Diario Sur

LA ROTONDA

El legado de José Carlos

Quién lo hubiera dicho, José Carlos. No hace tanto de aquellos días, cuando un puñado escaso de voluntarios, al que casi todo el mundo tomaba por locos, andaba por las cunetas de las carreteras, de madrugada, lloviendo a mares o en la mismísima Nochebuena, para salvar la vida de un perrillo atropellado. La de meses que pasaste durmiendo en el coche, en la puerta del viejo lodazal que pasaba por refugio en Los Asperones, para evitar que pudieran entrar a hacerles daño, que se los llevaran como sparrings para las peleas. Te llevaste algún susto por denunciar este tipo de prácticas, que por desgracia todavía ocurren.

Fíjate ahora, sólo han pasado siete años desde tu adiós y Málaga ha pasado de ser aquella tierra hostil para los indefensos a convertirse en una referencia de los derechos de los animales a nivel nacional. Ha sido un joven diputado malagueño de Ciudadanos, Guillermo Díaz, el primero en subirse a la tribuna de oradores del Congreso para pedir a sus señorías la modificación del artículo decimonónico del Código Civil, de manera que los animales de compañía dejen de considerarse como cosas. Se aprobó por unanimidad y las consecuencias legales de este cambio serán tremendas, pues abre la vía a una protección de los seres sintientes muy superior a la que tienen ahora, que todavía es, por desgracia, ridícula. En adelante, no podrán ser tratados como trastos que se pueden comprar, usar, robar y tirar sin pudor, como ocurre en casi toda Europa. Ya está bien, a estas alturas del siglo XXI.

(Datos almacenados)
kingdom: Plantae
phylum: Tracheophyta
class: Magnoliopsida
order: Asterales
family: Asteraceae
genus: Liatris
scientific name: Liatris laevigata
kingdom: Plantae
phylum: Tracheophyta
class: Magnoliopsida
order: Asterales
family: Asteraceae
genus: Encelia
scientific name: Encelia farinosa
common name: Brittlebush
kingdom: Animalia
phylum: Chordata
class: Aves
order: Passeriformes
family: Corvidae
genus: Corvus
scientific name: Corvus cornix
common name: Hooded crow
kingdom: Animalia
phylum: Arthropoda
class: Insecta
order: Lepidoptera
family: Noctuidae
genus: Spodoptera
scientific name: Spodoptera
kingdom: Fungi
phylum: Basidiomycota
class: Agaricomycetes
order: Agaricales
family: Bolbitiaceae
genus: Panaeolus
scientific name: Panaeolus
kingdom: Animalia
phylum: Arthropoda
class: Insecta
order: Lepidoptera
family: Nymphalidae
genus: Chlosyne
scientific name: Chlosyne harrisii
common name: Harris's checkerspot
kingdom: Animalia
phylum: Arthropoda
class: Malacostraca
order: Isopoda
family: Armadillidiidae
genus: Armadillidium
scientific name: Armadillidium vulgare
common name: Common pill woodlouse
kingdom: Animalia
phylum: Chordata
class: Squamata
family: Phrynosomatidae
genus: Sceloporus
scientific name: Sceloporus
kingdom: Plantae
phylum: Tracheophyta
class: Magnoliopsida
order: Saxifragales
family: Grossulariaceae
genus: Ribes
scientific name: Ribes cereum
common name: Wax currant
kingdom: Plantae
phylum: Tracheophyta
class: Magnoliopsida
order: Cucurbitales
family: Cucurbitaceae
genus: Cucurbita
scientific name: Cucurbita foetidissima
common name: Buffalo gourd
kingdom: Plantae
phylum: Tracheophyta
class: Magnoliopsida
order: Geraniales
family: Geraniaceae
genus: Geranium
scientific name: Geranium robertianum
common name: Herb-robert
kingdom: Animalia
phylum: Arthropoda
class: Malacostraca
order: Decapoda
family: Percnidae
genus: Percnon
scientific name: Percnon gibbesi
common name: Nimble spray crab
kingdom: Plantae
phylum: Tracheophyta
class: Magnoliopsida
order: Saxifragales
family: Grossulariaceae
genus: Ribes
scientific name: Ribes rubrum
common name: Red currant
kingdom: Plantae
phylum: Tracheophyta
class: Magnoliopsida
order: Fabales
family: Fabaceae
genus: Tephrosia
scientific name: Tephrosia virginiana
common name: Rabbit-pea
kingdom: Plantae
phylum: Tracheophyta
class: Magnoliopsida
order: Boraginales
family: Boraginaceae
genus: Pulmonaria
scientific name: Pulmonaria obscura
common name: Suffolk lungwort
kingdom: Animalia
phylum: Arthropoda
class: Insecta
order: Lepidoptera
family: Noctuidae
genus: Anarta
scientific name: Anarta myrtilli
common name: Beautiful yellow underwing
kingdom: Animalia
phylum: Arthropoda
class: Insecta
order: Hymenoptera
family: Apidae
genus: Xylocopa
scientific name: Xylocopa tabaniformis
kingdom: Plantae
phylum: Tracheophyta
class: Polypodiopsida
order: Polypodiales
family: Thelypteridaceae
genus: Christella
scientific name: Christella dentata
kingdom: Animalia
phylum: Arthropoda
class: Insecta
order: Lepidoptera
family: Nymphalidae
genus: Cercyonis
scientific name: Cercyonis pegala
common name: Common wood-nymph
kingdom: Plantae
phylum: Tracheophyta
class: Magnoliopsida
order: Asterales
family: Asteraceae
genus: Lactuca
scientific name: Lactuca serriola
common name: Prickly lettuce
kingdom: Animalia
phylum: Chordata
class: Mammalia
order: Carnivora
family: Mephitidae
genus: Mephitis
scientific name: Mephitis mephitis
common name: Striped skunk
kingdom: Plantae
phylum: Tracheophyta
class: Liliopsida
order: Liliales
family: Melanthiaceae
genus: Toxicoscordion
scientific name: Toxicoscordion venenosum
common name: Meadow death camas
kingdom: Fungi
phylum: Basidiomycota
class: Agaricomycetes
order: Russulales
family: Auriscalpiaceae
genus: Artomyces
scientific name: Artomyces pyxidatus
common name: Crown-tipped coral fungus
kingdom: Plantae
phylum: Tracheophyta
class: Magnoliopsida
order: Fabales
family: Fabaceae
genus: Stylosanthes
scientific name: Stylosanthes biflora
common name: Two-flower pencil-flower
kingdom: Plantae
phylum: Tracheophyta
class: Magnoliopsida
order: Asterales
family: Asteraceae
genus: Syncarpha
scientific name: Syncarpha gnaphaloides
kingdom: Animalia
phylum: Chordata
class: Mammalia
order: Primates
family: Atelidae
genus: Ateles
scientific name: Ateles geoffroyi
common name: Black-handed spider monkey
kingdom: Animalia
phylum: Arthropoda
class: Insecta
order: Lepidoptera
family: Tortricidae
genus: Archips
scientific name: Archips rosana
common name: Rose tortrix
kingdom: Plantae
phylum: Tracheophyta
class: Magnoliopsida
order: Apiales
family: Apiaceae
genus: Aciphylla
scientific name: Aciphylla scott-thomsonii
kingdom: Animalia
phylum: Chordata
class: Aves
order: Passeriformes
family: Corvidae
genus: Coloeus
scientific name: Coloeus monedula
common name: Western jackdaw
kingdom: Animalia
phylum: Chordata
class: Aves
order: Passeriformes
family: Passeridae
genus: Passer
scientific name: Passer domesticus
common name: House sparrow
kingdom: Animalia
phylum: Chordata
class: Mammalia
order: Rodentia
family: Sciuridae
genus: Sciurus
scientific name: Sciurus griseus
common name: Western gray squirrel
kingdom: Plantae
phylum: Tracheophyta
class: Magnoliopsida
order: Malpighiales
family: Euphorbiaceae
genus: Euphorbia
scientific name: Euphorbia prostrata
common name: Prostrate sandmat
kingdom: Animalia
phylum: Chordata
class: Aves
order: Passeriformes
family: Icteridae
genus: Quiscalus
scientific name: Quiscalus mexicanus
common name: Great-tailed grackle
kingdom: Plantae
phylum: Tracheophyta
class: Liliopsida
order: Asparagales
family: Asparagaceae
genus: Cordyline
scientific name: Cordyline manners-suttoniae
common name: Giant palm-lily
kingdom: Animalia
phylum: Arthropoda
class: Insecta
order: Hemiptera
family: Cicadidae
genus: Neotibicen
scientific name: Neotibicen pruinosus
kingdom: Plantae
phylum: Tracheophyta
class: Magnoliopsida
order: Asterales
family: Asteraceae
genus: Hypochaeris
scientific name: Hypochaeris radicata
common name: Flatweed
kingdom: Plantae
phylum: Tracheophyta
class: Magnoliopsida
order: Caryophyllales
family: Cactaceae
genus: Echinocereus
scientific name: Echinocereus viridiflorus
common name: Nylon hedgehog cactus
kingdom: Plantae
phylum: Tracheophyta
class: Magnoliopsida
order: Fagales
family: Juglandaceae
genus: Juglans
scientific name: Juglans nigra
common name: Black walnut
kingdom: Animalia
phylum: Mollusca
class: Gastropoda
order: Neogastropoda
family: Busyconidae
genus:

- **Instrucciones de la tarea**: Prosigue la columna sobre el legado de José Carlos a partir de su última oración, con el mismo tono y estilo. El material no hace falta para resolver la tarea.

- **Respuesta**:
Ha tenido que ser en Málaga donde se produzca la primera condena ejemplar en un caso de exterminio y maltrato masivo, a la presidenta de Parque Animal de Torremolinos, donde un juez ha demostrado toda la sensibilidad social y procesal que antaño muy pocos tenían. ¡Incluso el magistrado ha llegado a pedir leyes más duras! Le han caído tres años y nueve meses de cárcel, la mayor parte por falsificación, pero todo se andará. También el Colegio de Abogados de la provincia está considerado una referencia en el estudio y la mejora de las leyes de protección en España. Casi a diario la Policía detiene (sí, has escuchado bien, detiene) a salvajes por este motivo. En tus tiempos eso todavía era inimaginable.

La Protectora que lleva tu nombre, que dirige magistralmente Carmen Manzano, tiene hoy una sede a la altura de las necesidades, la ayuda del Ayuntamiento y centenares de voluntarios y socios, que son plenamente conscientes de que la guerra no se ganará hasta que el Refugio ya no sea necesario, pero donde los peludillos sin suerte encuentran un mañana.

Amigo José Carlos Cabra, presidente perpetuo de la Prote, este es el legado de tu ejemplo, y sé que desde el Arco Irís, rodeado de tu manada más fiel, sigues inspirando los pasos de esta nueva Málaga animalista.